UPDATE: I came to the conclusion that the RegEx expression I was using may work OK to list the files from a directory listing (ls -al /Path/SubPath/App_logs/App1Name_*.log
) but the "*
" works differently in a RegEx process than in a directory listing. So I modified it to expand the expression to a date pattern as follows:
[monitor:///Path/SubPath/Applogs/*]
whitelist=(?:App1Name_[09-]{4}-[09-]{2}-[0-9]{2}.log|App2Name_[09-]{4}-[09-]{2}-[0-9]{2}.log)$
sourcetype=SourceType
index=Index
I tested that change and I get the results I expected, so I feel confident that this part of the monitoring config is correct. But I still am not getting my data pulled back. There are no error messages in the splunkd.log. In another, similar instance on a different Forwarder, I have similar results. The inputs.conf looks like this:
[monitor:///usr/Path/logs/*]
Whitelist=(?:[^_]+_access_log.[0-9]{4}-[0-9]{2}-[0-9]{2}-00_00_00|[^_]+_error_log.[0-9]{4}-[0-9]{2}-[0-9]{2}-00_00_00|admin_access_log|admin_error.log)$
sourcetype=SourceType
index=Index
NOTE: the sourcetype and index parms are faked to protect the innocent.
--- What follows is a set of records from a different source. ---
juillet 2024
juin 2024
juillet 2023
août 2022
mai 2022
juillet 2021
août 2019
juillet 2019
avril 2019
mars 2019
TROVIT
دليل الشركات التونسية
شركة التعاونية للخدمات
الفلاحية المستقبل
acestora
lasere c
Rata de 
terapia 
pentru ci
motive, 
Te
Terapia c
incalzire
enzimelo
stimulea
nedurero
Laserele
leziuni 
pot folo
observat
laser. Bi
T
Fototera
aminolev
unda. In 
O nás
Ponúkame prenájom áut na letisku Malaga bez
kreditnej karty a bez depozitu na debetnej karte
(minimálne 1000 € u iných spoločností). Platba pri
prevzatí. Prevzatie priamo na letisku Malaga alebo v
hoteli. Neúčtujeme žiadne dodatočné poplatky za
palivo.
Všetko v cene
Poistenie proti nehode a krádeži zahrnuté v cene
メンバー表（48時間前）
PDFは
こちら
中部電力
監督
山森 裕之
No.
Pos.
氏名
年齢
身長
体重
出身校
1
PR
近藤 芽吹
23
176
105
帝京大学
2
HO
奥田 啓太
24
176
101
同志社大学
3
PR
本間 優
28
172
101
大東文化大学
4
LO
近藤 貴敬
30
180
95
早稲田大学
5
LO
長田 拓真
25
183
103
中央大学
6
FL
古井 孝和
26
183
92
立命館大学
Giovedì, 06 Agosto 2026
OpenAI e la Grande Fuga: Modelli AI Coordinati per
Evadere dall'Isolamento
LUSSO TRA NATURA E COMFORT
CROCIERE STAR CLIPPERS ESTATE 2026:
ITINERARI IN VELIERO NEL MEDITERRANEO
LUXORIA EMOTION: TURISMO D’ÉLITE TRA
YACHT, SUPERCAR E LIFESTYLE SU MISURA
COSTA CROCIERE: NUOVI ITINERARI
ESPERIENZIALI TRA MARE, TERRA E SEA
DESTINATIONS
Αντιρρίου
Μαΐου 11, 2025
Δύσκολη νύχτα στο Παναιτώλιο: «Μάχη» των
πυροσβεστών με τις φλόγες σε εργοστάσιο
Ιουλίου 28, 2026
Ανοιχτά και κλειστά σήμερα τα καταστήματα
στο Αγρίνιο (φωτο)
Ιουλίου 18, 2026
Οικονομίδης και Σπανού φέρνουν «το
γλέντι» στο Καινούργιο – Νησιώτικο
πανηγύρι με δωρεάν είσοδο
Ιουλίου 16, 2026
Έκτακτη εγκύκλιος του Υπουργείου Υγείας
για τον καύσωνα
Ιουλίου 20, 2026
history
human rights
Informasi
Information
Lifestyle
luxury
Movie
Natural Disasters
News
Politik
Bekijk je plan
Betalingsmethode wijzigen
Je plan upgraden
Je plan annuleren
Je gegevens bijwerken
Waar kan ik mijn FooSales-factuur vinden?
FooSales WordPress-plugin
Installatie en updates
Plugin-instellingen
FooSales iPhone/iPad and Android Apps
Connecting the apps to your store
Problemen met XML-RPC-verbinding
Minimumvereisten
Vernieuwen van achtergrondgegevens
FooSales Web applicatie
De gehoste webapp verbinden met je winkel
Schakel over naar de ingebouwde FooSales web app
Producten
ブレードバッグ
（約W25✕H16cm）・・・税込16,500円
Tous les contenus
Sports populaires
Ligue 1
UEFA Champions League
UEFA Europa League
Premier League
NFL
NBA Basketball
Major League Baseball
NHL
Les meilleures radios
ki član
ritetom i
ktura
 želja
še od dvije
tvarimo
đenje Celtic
After making the date pattern change for this group of files and getting it deployed to the Forwarders, I saw this in the splunkd.log:
11-29-2011 15:00:38.248 INFO TailingProcessor - Parsing configuration stanza: monitor:///usr/Path/logs/*.
11-29-2011 15:00:38.685 INFO WatchedFile - Will begin reading at offset=13528 for file='/usr/Path/logs/com_access_log.2011-11-29-00_00_00'.
11-29-2011 15:00:38.783 INFO TcpOutputProc - Connected to idx=10.175.229.188:8002
11-29-2011 15:00:38.946 INFO WatchedFile - Will begin reading at offset=73 for file='/usr/Path/logs/mob_access_log.2011-11-29-00_00_00'.
Those log files listed were updated throughout the day but the Forwarder never sent back the data to the indexer. Reading deeper into the doc, I noticed something about how Splunk recognizes that a file has been altered and the date/time stamp is not the only thing. In at least one of these logs, the messages are VERY similar and it is possible that the hash Splunk is generating does not cause it to determine the file has changed. The other log however, although it has duplicated messages also grows quite large with each update so I am thinking its hash should calcualte differently. But maybe not.
I am not clear on the cscSalt parameter and how that works. Would someone provide an example of how I might try this to resolve this problem?
I resolved this by 'upping' the RegEx in the whitelist phrase. I converted the '*' to '[0-9]{8}' and it picked up the logs.
I resolved this by 'upping' the RegEx in the whitelist phrase. I converted the '*' to '[0-9]{8}' and it picked up the logs.
I suspect the files are too similar. Splunk checks the beginning and end of a file. If splunk thinks the file is the same as another one it has already indexed, it will not re-index it even if the name and timestamp are different.
You can overrule this by adding the line below to your inputs.conf stanza
CRCSALT = <SOURCE>
Adding a missing path does cause a slight overhead as splunk has to try to scan it and wait for a response and this is worse if the drive is not local. If it is only one folder, I wouldn't worry but if more, I would consider having separate files for each server type.
If you are going down that path, I'd consider using deployment server to manage which devices get which config.
Thank you for your response Bob. I started suspecting that as I read more on this topic in the doc. I was also wondering if having a path and files that will not be found on some of the servers to which this inputs.conf is deployed can cause a problem. I am using this one file to go to two sets of servers, each with its own logs but which may be consolidated later and all would be on the servers at that point. Can including a missing path and log files cause a problem?